C'est pourquoi l'objectif de généralisation du recours aux assurances est une bonne chose, sous réserve qu'il soit strictement encadré par la loi. Si nous comprenons la nécessité de recourir aux ordonnances sur certains aspects du texte – notamment la fixation des seuils de déclenchement – nous ne saurions donner un blanc-seing au Gouvernement pour mener à bien cette réforme qui, je le rappelle, est nécessaire et attendue.

La place centrale donnée aux assureurs privés dans le projet de loi ne doit pas conduire à leur garantir un soutien de l'État au détriment des agriculteurs. Nous entendons les arguments du secteur de l'assurance qui s'inquiète de la viabilité économique de cette activité. Toutefois, dans notre volonté de réformer la gestion des risques, nous ne pouvons leur laisser les pleins pouvoirs.

Nous regrettons également que cette réforme tant attendue comporte encore plusieurs inconnues : il est notamment dommage que le texte actuel prévoit d'habiliter le Gouvernement à légiférer par voie d'ordonnance pour la création du fameux pool d'assureurs permettant de garantir la mutualisation des données et des risques.

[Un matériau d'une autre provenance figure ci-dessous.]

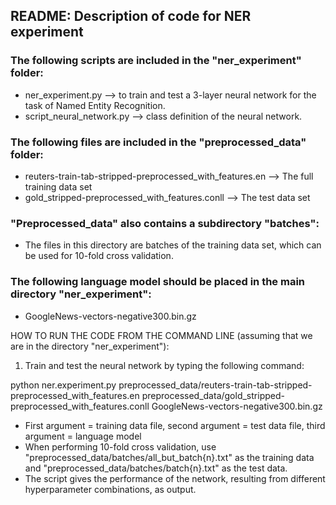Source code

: README: Description of code for NER experiment
----------------------------------------------------------------

### The following scripts are included in the "ner_experiment" folder:
- ner_experiment.py --> to train and test a 3-layer neural network for the task of Named Entity Recognition.
- script_neural_network.py --> class definition of the neural network.

### The following files are included in the "preprocessed_data" folder:
- reuters-train-tab-stripped-preprocessed_with_features.en --> The full training data set
- gold_stripped-preprocessed_with_features.conll --> The test data set

### "Preprocessed_data" also contains a subdirectory "batches":
- The files in this directory are batches of the training data set, which can be used for 10-fold cross validation.

### The following language model should be placed in the main directory "ner_experiment":
- GoogleNews-vectors-negative300.bin.gz

HOW TO RUN THE CODE FROM THE COMMAND LINE (assuming that we are in the directory "ner_experiment"):

1) Train and test the neural network by typing the following command:

python ner.experiment.py preprocessed_data/reuters-train-tab-stripped-preprocessed_with_features.en preprocessed_data/gold_stripped-preprocessed_with_features.conll GoogleNews-vectors-negative300.bin.gz

- First argument = training data file, second argument = test data file, third argument = language model
- When performing 10-fold cross validation, use "preprocessed_data/batches/all_but_batch{n}.txt" as the training data and "preprocessed_data/batches/batch{n}.txt" as the test data.
- The script gives the performance of the network, resulting from different hyperparameter combinations, as output.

Cela fait des mois et des années que nous sommes alertés sur le montant trop élevé des franchises, ainsi que sur le coût des assurances. Nous demandons une mutualisation générale des calamités et la consolidation des financements des outils de prévention, afin de lutter efficacement contre les aléas climatiques.

Même si nous comprenons la volonté du Gouvernement d'inciter les agriculteurs à recourir à une assurance récolte, ce dispositif ne nous semble pas réaliste au vu du coût actuel des assurances, du montant des franchises à payer et des seuils de déclenchement qui sont jugés encore trop élevés par une majorité d'acteurs.

L'efficacité d'une telle réforme passera donc nécessairement par une intervention résolue de l'État, que ce soit par le biais des aides directes ou des négociations avec les assurances, afin de faire émerger des offres assurantielles abordables et sérieuses. Soutenir nos exploitants agricoles permettrait de lutter contre leur paupérisation dans un contexte où les catastrophes naturelles seront de plus en plus récurrentes.

Accompagner le monde de l'agriculture et ses acteurs face au dérèglement climatique représente l'un des défis majeurs de notre siècle. L'agriculture n'est pas un secteur d'activité comme les autres et nous devinons que le calendrier retenu pour la présentation du projet de loi n'est pas anodin. Toutefois, alors que les incidents climatiques deviennent de plus en plus fréquents, il est urgent que le Gouvernement écoute les propositions de tous les groupes afin d'apaiser les inquiétudes légitimes des exploitants agricoles. Ces derniers attendent de l'exécutif qu'il soit à la hauteur de la tâche.

Compte tenu des incertitudes relatives à l'application de ce nouveau système assurantiel, je ne m'opposerai pas à ce texte, mais je ne pourrai pas non plus voter en sa faveur.